_TEXT BLOCK_.
<<<<

A Pakistani Cricket Star's Political Move
Monday, July 4, 2005
QUETTA, Pakistan At 52, Imran Khan still cuts a swashbuckling figure. The Ray-Bans. The shaggy rocker's mane. The athletic grace of a former star cricket player whose exploits on the London party circuit once made nearly as many headlines as his dazzling plays on the field.
But now he is making headlines of a different sort.
A member of Pakistan's National Assembly and the leader of his own party, the Oxford-educated Khan has increasingly styled himself a champion of Islam, a role that gained worldwide attention in May after he helped fan Muslim rage and violent protests after Newsweek magazine's report that a copy of the Koran had been dropped into a toilet at Guantanamo Bay. (The report was later retracted.)
Khan is perhaps better known in Pakistan for his relentless verbal attacks on Gen. Pervez Musharraf, the president, whom he once defended as the country's savior but now excoriates as a stooge of the U.S. government and enemy of democracy.
"He is a spent bullet," Khan told an audience Thursday in this fundamentalist stronghold in the high desert of southwestern Pakistan. "If a hundred jackals are led by one lion, they can defeat a hundred lions led by one jackal. Musharraf is a jackal trying to lead a brave and courageous nation -- but toward disaster."
Khan's outspokenness has won him attention and some praise in a cricket-mad country where he is still regarded as a national hero -- and where Musharraf's support for the U.S.-led war on terrorism is widely unpopular. But it remains to be seen whether Khan's political formula, blending Islam, leftist economics and an emphasis on clean government and democracy, can translate into significant support at the ballot box or a threat to Musharraf's rule.

>>>>

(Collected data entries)
<<<<

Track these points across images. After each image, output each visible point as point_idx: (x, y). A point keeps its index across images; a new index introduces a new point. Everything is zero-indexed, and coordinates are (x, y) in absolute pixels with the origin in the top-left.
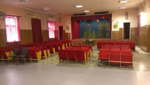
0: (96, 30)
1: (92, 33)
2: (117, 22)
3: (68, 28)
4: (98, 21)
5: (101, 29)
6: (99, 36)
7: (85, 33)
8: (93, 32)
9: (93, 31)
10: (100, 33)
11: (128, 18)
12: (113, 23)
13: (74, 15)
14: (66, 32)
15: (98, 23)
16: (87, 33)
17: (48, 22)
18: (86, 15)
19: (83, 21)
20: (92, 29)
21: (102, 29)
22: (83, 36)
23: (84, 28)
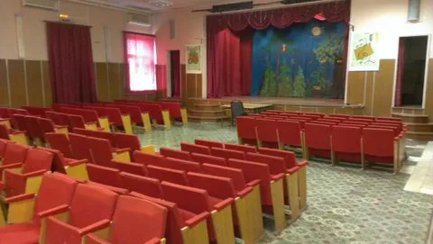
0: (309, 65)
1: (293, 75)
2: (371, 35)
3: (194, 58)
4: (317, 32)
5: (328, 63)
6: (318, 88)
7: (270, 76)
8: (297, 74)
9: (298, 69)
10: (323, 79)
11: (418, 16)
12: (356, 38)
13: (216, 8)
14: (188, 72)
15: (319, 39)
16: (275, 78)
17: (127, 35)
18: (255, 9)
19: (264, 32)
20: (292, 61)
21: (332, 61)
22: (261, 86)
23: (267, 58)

>>>>

_YOUR INSTRUCTIONS_.
Extend the article about Imran Khan's move into politics, beginning right after its final sentence. The lines have nothing to do with the article about Imran Khan.

_REPLY TO THE EXERCISE_.
Since its founding in 1996, Khan's Justice Movement, or Tehrik-e-Insaaf, has won just one seat in parliament -- his. Political analysts say the party has yet to significantly broaden its base beyond educated middle- and upper-middle-class Pakistanis, who constitute a tiny minority in this impoverished nation of 162 million.
Critics ascribe that failure to what they say is Khan's naivete and aloofness, as well as to what even he describes as a blunder: publicly supporting Musharraf after the 1999 coup that brought the army chief of staff to power, then reversing himself just months before general elections in Oct. 2002. The move smacked to many of opportunism or at least inconstancy.
"Imran is a great cricketer," said newspaper columnist Ayaz Amir. "He was a great playboy. He has a charismatic personality. But he doesn't have that political thing which sets bellies on fire. People react with great admiration to him but they don't react to his politics."
Khan says such criticism is unfair. An opportunist, he said, would not have turned down Musharraf's offer to make him prime minister. And he asserted that the party is gaining strength in the run-up to local elections later this year and general elections scheduled for 2007. That is when Khan hopes to rally the country's fractious opposition, including religious parties that he said have been unfairly labeled as extremist, around a "one-point agenda for democracy."
"I was one of those who was fooled by the glib talk of the general," Khan said of his nearly three-year alliance with Musharraf. "He's got what is called the gift of gab. He was so convincing. We were all charmed by him."
Born into a well-to-do family from the Pashtun ethnic group, whose prickly and independent tribes inhabit the rugged borderlands near Afghanistan, Khan grew up in cosmopolitan surroundings in the northeastern Pakistani city of Lahore. He attended a British-style secondary school before heading to Oxford to study philosophy, economics and politics.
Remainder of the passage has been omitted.